18 dicembre 2018
Aggiornato 23:30

Sottratti oltre 50 milioni di euro: imprenditore torinese in manette 

La Guardia di Finanza di Torino ha perciò tratto in arrestato l'uomo, eseguendo l’ordinanza di custodia cautelare in carcere emessa dal Giudice per le Indagini Preliminari del Tribunale di Torino
La Guardia di Finanza di Torino
La Guardia di Finanza di Torino (Ansa Foto)

TORINO - Secondo le ipotesi investigative, l’imprenditore torinese avrebbe depauperato il patrimonio societario di una ditta attiva nel settore dell'editoria attraverso la distrazione di oltre 50 milioni di euro, aggravandone il dissesto di circa 25 milioni di euro. La Guardia di Finanza di Torino ha perciò tratto in arrestato l'uomo, eseguendo l’ordinanza di custodia cautelare in carcere emessa dal Giudice per le Indagini Preliminari del Tribunale di Torino.

TRUFFA - A partire dal 2010, l'uomo avrebbe intrapreso una politica di dismissione di tutte le attività della ditta fallita in favore di un gruppo di circa 15 soggetti a lui riconducibili, con finalità del tutto estranee agli interessi sociali e prive di valide ragioni economiche. Infatti, per far fronte allo stato di crisi in cui versava già dal 2009, l’amministratore avrebbe disposto la cessione dello stabilimento produttivo della società di Moncalieri (TO), ricavandone 60 milioni di euro, importo in
buona parte impiegato per finalità estranee agli interessi dell’impresa.

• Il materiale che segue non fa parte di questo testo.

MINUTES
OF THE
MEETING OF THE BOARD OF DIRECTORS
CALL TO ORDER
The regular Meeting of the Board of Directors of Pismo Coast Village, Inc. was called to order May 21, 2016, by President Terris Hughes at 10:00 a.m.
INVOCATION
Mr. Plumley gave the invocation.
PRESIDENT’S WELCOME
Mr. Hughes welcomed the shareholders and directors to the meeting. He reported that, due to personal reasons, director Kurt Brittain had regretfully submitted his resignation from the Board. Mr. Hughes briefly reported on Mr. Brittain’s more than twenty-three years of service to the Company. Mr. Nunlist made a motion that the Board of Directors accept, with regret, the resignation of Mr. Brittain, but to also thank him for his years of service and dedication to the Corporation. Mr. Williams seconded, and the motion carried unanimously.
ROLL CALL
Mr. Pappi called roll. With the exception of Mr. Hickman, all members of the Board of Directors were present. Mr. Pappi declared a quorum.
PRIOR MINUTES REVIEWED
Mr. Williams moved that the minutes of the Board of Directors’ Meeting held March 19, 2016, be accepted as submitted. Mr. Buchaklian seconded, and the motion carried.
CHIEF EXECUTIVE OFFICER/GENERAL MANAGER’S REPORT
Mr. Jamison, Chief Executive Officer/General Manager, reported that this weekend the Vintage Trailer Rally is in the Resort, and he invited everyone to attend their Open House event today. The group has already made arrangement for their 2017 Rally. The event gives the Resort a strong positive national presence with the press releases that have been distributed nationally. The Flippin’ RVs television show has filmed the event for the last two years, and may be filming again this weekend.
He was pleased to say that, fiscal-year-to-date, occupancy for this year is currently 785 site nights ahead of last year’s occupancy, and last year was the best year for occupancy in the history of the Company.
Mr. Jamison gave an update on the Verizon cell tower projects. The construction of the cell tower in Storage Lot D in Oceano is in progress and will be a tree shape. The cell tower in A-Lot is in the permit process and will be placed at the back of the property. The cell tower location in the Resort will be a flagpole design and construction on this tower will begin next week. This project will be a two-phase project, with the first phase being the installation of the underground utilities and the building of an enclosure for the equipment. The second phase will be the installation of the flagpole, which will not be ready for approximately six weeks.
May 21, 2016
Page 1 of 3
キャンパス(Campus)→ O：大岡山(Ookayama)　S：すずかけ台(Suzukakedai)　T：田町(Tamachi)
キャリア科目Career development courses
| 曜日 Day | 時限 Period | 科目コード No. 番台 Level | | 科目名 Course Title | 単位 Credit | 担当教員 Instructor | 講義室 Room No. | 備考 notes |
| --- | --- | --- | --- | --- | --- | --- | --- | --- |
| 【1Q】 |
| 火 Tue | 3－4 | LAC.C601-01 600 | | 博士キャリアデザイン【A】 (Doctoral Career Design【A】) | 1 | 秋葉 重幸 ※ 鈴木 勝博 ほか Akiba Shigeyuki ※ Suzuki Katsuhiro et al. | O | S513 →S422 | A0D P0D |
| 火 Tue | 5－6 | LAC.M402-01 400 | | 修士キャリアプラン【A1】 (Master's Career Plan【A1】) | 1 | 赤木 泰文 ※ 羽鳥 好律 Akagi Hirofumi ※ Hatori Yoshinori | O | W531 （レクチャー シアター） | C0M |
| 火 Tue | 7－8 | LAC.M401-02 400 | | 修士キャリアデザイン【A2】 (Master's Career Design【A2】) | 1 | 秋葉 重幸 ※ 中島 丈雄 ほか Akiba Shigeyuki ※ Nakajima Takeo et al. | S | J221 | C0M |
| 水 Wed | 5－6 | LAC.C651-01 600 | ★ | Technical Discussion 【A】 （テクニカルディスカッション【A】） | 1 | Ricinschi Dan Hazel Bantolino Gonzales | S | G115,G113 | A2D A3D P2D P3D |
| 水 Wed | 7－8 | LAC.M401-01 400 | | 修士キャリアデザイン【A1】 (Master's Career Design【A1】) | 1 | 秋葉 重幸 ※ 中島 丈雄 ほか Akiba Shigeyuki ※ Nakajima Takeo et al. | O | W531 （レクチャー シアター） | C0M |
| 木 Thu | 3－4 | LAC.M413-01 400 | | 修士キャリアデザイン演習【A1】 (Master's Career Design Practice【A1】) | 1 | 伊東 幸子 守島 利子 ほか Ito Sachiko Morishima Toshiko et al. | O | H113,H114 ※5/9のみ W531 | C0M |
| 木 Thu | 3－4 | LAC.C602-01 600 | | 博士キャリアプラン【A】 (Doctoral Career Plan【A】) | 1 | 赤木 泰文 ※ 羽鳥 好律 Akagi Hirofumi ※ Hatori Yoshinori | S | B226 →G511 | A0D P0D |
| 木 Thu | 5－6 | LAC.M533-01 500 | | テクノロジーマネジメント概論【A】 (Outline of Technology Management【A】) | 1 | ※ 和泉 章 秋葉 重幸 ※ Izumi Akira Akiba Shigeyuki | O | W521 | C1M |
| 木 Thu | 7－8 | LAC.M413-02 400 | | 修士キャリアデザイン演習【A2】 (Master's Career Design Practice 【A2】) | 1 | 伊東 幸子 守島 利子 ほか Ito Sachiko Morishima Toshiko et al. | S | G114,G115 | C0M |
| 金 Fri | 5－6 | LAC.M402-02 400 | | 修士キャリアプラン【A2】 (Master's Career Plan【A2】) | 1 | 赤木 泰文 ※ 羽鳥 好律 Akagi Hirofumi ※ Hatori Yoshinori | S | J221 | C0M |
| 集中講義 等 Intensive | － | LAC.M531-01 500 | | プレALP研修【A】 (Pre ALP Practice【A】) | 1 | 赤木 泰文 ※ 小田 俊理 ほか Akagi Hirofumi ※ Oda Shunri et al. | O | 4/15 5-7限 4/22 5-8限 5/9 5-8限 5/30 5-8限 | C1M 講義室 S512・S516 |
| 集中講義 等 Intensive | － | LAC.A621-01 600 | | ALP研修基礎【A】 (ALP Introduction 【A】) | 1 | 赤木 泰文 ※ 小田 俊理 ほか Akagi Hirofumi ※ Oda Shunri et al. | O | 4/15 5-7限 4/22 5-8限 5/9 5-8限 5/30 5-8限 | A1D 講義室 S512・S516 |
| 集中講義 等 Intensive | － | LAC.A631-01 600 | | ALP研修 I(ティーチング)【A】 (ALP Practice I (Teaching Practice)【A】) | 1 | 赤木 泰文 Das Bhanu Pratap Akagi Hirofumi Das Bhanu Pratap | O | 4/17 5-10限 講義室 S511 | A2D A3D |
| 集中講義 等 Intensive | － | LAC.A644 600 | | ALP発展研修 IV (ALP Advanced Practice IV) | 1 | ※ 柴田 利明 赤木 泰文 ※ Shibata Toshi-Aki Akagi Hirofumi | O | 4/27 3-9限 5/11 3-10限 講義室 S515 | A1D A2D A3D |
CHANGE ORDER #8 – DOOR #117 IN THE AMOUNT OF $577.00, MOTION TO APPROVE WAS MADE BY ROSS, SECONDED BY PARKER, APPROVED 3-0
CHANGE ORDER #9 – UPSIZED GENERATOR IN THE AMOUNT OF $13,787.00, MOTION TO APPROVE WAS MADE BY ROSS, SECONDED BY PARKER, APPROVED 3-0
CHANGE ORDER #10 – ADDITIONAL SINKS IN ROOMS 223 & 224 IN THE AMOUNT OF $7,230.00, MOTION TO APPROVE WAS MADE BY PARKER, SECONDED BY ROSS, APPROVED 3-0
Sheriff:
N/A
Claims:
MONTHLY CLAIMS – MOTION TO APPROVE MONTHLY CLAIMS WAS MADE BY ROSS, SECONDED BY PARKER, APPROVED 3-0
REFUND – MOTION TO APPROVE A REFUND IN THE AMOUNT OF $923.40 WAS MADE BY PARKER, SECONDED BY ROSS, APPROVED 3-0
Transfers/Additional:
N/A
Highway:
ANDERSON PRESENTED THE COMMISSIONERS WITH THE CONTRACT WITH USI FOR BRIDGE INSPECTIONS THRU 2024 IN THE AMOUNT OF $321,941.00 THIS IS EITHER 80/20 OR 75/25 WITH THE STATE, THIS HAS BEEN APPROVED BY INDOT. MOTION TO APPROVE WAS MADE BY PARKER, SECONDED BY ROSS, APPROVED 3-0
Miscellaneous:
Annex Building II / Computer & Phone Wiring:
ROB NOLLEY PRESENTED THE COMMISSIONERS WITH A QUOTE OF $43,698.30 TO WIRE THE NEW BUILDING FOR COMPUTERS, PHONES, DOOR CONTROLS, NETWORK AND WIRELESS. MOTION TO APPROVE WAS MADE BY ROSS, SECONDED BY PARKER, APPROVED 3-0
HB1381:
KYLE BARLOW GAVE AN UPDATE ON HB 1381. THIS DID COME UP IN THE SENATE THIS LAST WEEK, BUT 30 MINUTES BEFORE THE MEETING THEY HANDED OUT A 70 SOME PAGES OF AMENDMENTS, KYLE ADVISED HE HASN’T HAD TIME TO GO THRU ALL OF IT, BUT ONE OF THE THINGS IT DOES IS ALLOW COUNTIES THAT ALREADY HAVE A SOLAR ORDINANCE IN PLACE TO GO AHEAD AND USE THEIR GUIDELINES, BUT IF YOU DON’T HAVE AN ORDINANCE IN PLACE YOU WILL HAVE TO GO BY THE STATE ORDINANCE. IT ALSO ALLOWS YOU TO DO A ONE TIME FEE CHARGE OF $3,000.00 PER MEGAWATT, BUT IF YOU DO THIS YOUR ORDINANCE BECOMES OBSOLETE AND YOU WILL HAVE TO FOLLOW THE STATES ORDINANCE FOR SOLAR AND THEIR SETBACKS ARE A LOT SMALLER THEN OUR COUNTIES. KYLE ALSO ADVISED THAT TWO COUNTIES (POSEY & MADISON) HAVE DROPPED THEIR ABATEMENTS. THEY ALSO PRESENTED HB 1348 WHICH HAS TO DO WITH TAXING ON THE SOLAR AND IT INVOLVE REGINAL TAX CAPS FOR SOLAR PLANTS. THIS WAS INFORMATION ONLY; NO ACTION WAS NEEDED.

INDAGINI - L’attività di indagine, condotta dal Nucleo di Polizia Tributaria di Torino e coordinata dalla Procura della Repubblica del capoluogo piemontese, ha posto l’accento su diverse ipotesi di condotte distrattive fra le quali la distribuzione di dividendi e alcune concessioni di finanziamenti, mai restituiti, in favore delle altre società del gruppo, nonché cessioni di rami di azienda a prezzi inferiori a quelli reali e l’acquisizione di partecipazioni di società decotte. Inoltre l’amministratore, al fine di celare la totale perdita del patrimonio netto societario e di procrastinare nel tempo l’inevitabile declaratoria fallimentare, a partire dal 2010, avrebbe predisposto bilanci d’esercizio non corrispondenti alla realtà dei fatti societari.